That house still stands; but if Driscoll’s name is Driscoll
it’s going to burn, and the cur who flew the white flag in
it, if I can get him, for the sake of the dead boys out on
the veldt there. That’s the only dirty trick I knew them
play, and they must have been a lot of wasters, not like the
general run of their fighters.”
Three nights ago Driscoll, Davies, Brabant, and twenty men
camped in a farmhouse a long way from the British lines, for
these men scour the country for many miles in all directions.
The night was cold and rough, a bleak wind whistling amidst
the kopjes half a mile away. Just as the scouts were sitting
down to supper, the farmer’s wife rushed in, and said to
Driscoll, in a voice between a sob and a scream, “Do you
know, sir, that our burghers are in the kopjes, and are
watching the farm?” and as she spoke she wrung her hands
wildly. The Irish scout rose from the table and bowed, as
only an Irish scout can bow, for the “vrow” was about thirty
years of age, and pleasing to the eye beyond the lot of most
women. “I am awfully glad to hear it, madam,” he said in his
execrable Dutch. “I’ve been looking for that commando for a
week past. As they have doubtless sent a message by you,
please send this back for me. Tell their officers, if they
will accept an offer to come and dine with Driscoll’s Scouts
here to-night, they shall be made welcome to the best we have
in the way of kindness. For it must be cold waiting outside
in the wind. Tell them they shall go as they come, unmolested
and unwatched, and in the morning we’ll come out and give ’em
all the fight they want in this world.” Then, sweeping the
floor with a graceful wave of his green puggareed soft slouch
hat, Driscoll bowed the astonished dame out of the
dining-room, whilst his officers and men nearly choked
themselves with their hot soup, as they noticed him
surreptitiously drawing a pocket mirror from his breeches
pocket. For well they knew that the dare-devil leader was
thinking far more of the effect his looks had had on the
Dutch housewife than of the effect of his message on the
enemy. Yet, at the first promise of dawn, he unrolled himself
from his blanket on the hard floor, and was the foremost man
to show in the open, where the enemy’s rifles might reach
him. But no rifles sounded, for the Boers had declined the
invitation both to supper and breakfast.

● **Requirement**:
Copy the passage about Driscoll's Scouts starting at "Three nights ago" and ending at "in all directions.", swapping "farmhouse" for "homestead". Rely solely on the passage about Driscoll's Scouts.

● **Recorded data**:
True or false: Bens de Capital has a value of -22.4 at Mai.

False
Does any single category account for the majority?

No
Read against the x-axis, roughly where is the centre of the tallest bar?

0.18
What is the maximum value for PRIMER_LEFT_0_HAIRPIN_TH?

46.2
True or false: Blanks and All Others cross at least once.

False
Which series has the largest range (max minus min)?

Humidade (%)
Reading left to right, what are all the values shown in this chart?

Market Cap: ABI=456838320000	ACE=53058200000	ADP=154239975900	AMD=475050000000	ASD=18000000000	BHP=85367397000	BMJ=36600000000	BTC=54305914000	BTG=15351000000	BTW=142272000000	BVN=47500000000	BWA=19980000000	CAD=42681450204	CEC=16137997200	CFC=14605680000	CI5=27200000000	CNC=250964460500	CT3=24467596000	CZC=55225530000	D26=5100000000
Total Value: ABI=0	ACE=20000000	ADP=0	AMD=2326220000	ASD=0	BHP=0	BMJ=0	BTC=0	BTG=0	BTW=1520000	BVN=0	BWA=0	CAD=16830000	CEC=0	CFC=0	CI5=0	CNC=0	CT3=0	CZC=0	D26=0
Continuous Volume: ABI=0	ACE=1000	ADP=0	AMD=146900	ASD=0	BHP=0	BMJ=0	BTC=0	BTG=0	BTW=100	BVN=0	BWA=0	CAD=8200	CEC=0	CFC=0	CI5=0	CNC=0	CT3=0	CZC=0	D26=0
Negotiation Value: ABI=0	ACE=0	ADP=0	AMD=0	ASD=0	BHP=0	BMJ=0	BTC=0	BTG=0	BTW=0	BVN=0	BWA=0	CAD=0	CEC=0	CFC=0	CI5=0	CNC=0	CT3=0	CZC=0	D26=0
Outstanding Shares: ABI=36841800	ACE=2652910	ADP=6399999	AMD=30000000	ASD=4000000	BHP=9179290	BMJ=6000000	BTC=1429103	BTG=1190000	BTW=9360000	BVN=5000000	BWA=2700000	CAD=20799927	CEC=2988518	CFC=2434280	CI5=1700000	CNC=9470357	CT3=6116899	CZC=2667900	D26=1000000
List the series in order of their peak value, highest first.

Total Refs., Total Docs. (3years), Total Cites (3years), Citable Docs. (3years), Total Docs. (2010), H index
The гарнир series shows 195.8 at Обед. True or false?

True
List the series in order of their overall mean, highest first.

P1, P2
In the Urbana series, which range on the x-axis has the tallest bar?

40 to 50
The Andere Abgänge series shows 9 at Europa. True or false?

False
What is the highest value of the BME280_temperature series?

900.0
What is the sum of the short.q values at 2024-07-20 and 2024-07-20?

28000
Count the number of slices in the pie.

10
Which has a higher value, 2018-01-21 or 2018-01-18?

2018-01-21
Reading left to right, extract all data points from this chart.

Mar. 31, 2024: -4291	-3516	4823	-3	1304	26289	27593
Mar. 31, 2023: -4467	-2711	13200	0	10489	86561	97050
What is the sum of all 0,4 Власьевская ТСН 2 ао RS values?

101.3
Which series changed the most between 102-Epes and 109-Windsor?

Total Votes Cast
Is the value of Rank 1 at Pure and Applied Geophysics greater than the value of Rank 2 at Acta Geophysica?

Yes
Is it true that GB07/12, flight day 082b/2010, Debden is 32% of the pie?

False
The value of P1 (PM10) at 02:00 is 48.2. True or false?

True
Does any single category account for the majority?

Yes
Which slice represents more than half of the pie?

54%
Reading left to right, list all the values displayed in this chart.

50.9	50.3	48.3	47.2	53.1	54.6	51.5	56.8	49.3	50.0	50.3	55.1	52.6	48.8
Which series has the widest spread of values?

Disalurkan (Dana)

● **Your solution**:
Three nights ago Driscoll, Davies, Brabant, and twenty men
camped in a homestead a long way from the British lines, for
these men scour the country for many miles in all directions.